Picker: An Attenuated CMV Vector
HIV may be unique among human pathogens for its ability to evade or defeat vaccine-induced immunity. Current information indicates that the window of opportunity to prevent HIV infection is very short; perhaps limited to a time when the virus is localized at mucosal sites and has not replicated enough to generate diversity sufficient for immune escape. Moreover, HIV infects CD4+T-cells, and the very act of recall of vaccine-induced memory responses upon infection may bring more activated CD4+ target cells to the virus.
One vaccine approach would be to position virus-specific CD8+ T-cells at sites of infection to halt infection immediately. CD8+ T-cells act by killing virus-infected CD4+ T-cells, recognizing them by the viral peptide fragments that infected cells present on MHC Class-1 molecules. To win the battle, CD8+ T-cells that are ready to act may need to surround and outnumber the first infected CD4+ T-cells. Continuous surveillance by CD8+ T-cells may be needed to put out any "brushfires" subsequent to initial containment of the virus.
To date, HIV/AIDS vaccines designed to harness CD8+ T-cells to control HIV infection have been largely unsuccessful. Dr. Louis Picker and his laboratory team at Oregon Health and Sciences University propose that conventional CD8+ T-cell vaccines are losing the race to contain HIV due to the type of memory that they induce. Unless there are sufficient fully differentiated effector memory CD8+T-cells at the mucosal sites of infection, the vaccine-induced memory will take too long to "wake up", and HIV will have already have moved out of the best window of opportunity to contain it.

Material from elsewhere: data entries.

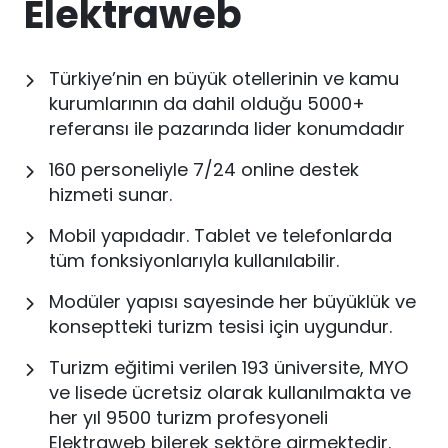
Elektraweb
Türkiye’nin en büyük otellerinin ve kamu
kurumlarının da dahil olduğu 5000+
referansı ile pazarında lider konumdadır
160 personeliyle 7/24 online destek
hizmeti sunar.
Mobil yapıdadır. Tablet ve telefonlarda
tüm fonksiyonlarıyla kullanılabilir.
Modüler yapısı sayesinde her büyüklük ve
konseptteki turizm tesisi için uygundur.
Turizm eğitimi verilen 193 üniversite, MYO
ve lisede ücretsiz olarak kullanılmakta ve
her yıl 9500 turizm profesyoneli
Elektraweb bilerek sektöre girmektedir.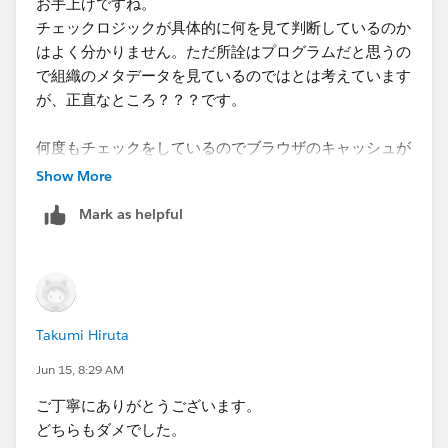
お手上げですね。
チェックロジックが具体的に何を見て判断しているのか
はよく分かりません。ただ所詮はプログラムだと思うの
で組織のメタデータを見ているのではとは考えています
が、正直なところ？？？です。
何度もチェックをしているのでブラウザのキャッシュが
影響しているかもしれません。
Show More
違うブラウザか、シークレットモードで試してもエラー
Mark as helpful
が解消しない場合は、トレイルヘッドのサポートチーム
の支援を受けるのがいいと思います。
Takumi Hiruta
Jun 15, 8:29 AM
ご丁寧にありがとうございます。
どちらもダメでした。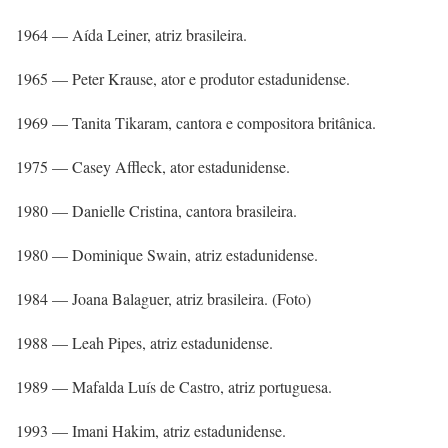
1964 — Aída Leiner, atriz brasileira.
1965 — Peter Krause, ator e produtor estadunidense.
1969 — Tanita Tikaram, cantora e compositora britânica.
1975 — Casey Affleck, ator estadunidense.
1980 — Danielle Cristina, cantora brasileira.
1980 — Dominique Swain, atriz estadunidense.
1984 — Joana Balaguer, atriz brasileira. (Foto)
1988 — Leah Pipes, atriz estadunidense.
1989 — Mafalda Luís de Castro, atriz portuguesa.
1993 — Imani Hakim, atriz estadunidense.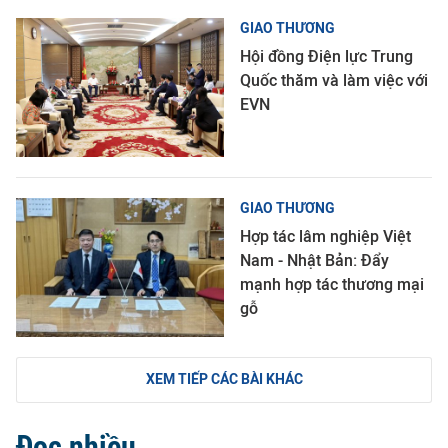
GIAO THƯƠNG
Hội đồng Điện lực Trung
Quốc thăm và làm việc với
EVN
GIAO THƯƠNG
Hợp tác lâm nghiệp Việt
Nam - Nhật Bản: Đẩy
mạnh hợp tác thương mại
gỗ
XEM TIẾP CÁC BÀI KHÁC
Đọc nhiều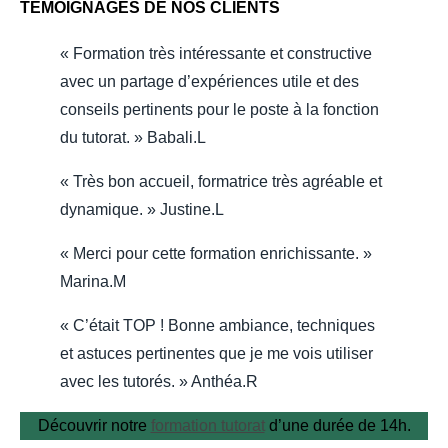
TÉMOIGNAGES DE NOS CLIENTS
« Formation très intéressante et constructive
avec un partage d’expériences utile et des
conseils pertinents pour le poste à la fonction
du tutorat. » Babali.L
« Très bon accueil, formatrice très agréable et
dynamique. » Justine.L
« Merci pour cette formation enrichissante
. »
Marina.M
« C’était TOP ! Bonne ambiance, techniques
et astuces pertinentes que je me vois utiliser
avec les tutorés. » Anthéa.R
Découvrir notre
formation tutorat
d’une durée de 14h.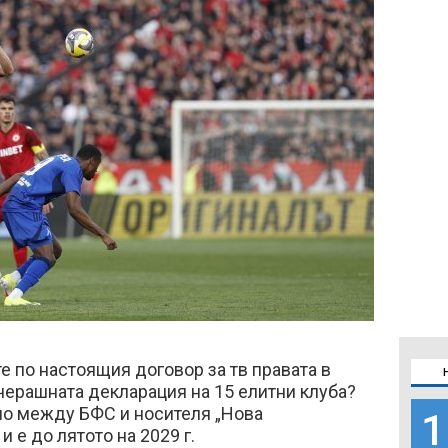
е по настоящия договор за тв правата в
черашната декларация на 15 елитни клуба?
но между БФС и носителя „Нова
1
и е до лятото на 2029 г.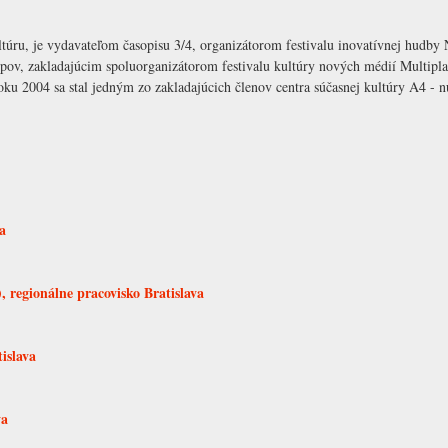
ultúru, je vydavateľom časopisu 3/4, organizátorom festivalu inovatívnej hud
pov, zakladajúcim spoluorganizátorom festivalu kultúry nových médií Multipla
roku 2004 sa stal jedným zo zakladajúcich členov centra súčasnej kultúry
A4 - nu
a
 regionálne pracovisko Bratislava
islava
va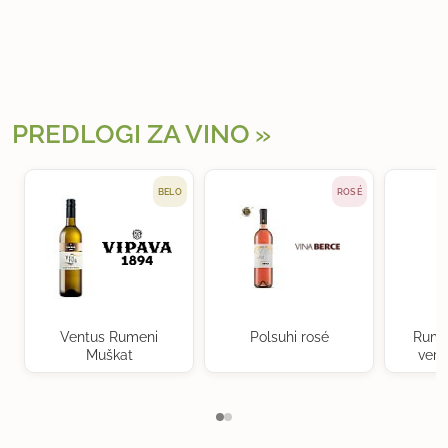
PREDLOGI ZA VINO
BELO
ROSÉ
Ventus Rumeni
Polsuhi rosé
Rume
Muškat
verd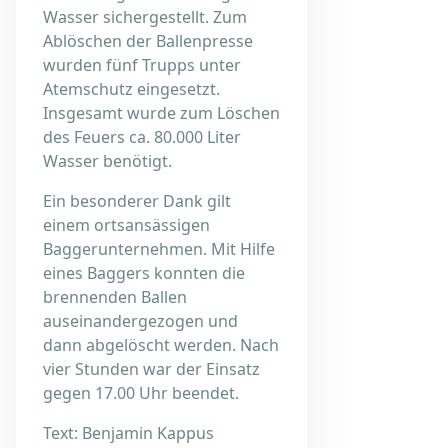
Wasser sichergestellt. Zum
Ablöschen der Ballenpresse
wurden fünf Trupps unter
Atemschutz eingesetzt.
Insgesamt wurde zum Löschen
des Feuers ca. 80.000 Liter
Wasser benötigt.
Ein besonderer Dank gilt
einem ortsansässigen
Baggerunternehmen. Mit Hilfe
eines Baggers konnten die
brennenden Ballen
auseinandergezogen und
dann abgelöscht werden. Nach
vier Stunden war der Einsatz
gegen 17.00 Uhr beendet.
Text: Benjamin Kappus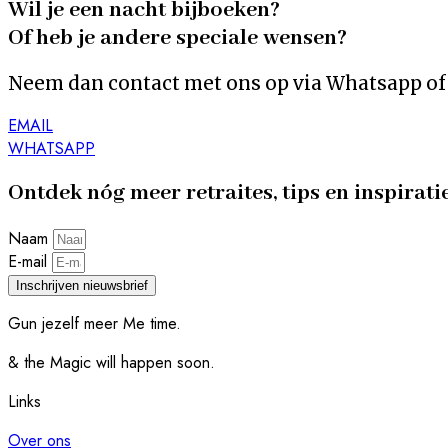
Wil je een nacht bijboeken?
Of heb je andere speciale wensen?
Neem dan contact met ons op via Whatsapp of 
EMAIL
WHATSAPP
Ontdek nóg meer retraites, tips en inspirati
Naam
E-mail
Inschrijven nieuwsbrief
Gun jezelf meer Me time.​
& the Magic will happen soon.
Links
Over ons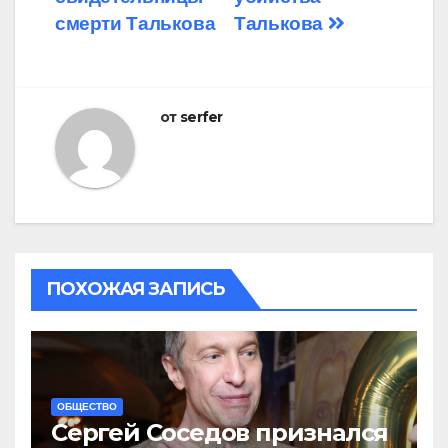
смерти Талькова
Талькова
от
serfer
ПОХОЖАЯ ЗАПИСЬ
ОБЩЕСТВО
Сергей Соседов признался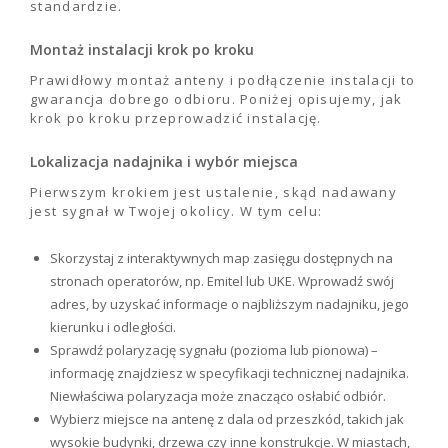
standardzie.
Montaż instalacji krok po kroku
Prawidłowy montaż anteny i podłączenie instalacji to
gwarancja dobrego odbioru. Poniżej opisujemy, jak
krok po kroku przeprowadzić instalację.
Lokalizacja nadajnika i wybór miejsca
Pierwszym krokiem jest ustalenie, skąd nadawany
jest sygnał w Twojej okolicy. W tym celu:
Skorzystaj z interaktywnych map zasięgu dostępnych na
stronach operatorów, np. Emitel lub UKE. Wprowadź swój
adres, by uzyskać informacje o najbliższym nadajniku, jego
kierunku i odległości.
Sprawdź polaryzację sygnału (pozioma lub pionowa) –
informację znajdziesz w specyfikacji technicznej nadajnika.
Niewłaściwa polaryzacja może znacząco osłabić odbiór.
Wybierz miejsce na antenę z dala od przeszkód, takich jak
wysokie budynki, drzewa czy inne konstrukcje. W miastach,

Using the Rhesus macaque /SIV model of AIDS, Louis Picker and his team have demonstrated that persistent vectors based on the ubiquitous β-herpesvirus cytomegalovirus (CMV) elicit and indefinitely maintain high frequency, tissue-resident effector memory T cell (TEM) responses. These cells can intercept and stringently control a highly pathogenic, AIDS-causing SIV very early in infection, and maintain this control (and perhaps even clear infection) over the long term.
The tangible products of this project will be both an optimized HCMV/HIV vector appropriate for GMP manufacture and phase 1 clinical testing, and non-human primate data that provide a strong rationale for the clinical translation of this vector design and support its regulatory approval. The studies outlined in this proposal will be performed at the Vaccine and Gene Therapy Institute (VGTI), at the Oregon Health & Science University (OHSU), and Oregon National Primate Research Center (ONPRC) by a highly integrated and experienced team of immunologists, virologists, and veterinarians that have been working collaboratively on this project under the overall direction of Dr. Picker since 2001.
1. Determine the ability of prototype Δpp71 RhCMV/SIV vectors encoding homologous vs. heterologous SIV inserts to protect against highly pathogenic mucosal SIVmac239 challenge and determine immune correlates of this protection.
2. Design, construct and validate advanced Δpp71 RhCMV/SIV vector designs with the ultimate goal to place 2-4 SIV antigens into a single vector by replacement of pp71 and/or conserved, dispensable CMV genes.
3. Construct and assess HCMV/HIV vectors based on the RhCMV/SIV vector designs tested in vivo in Objective 2.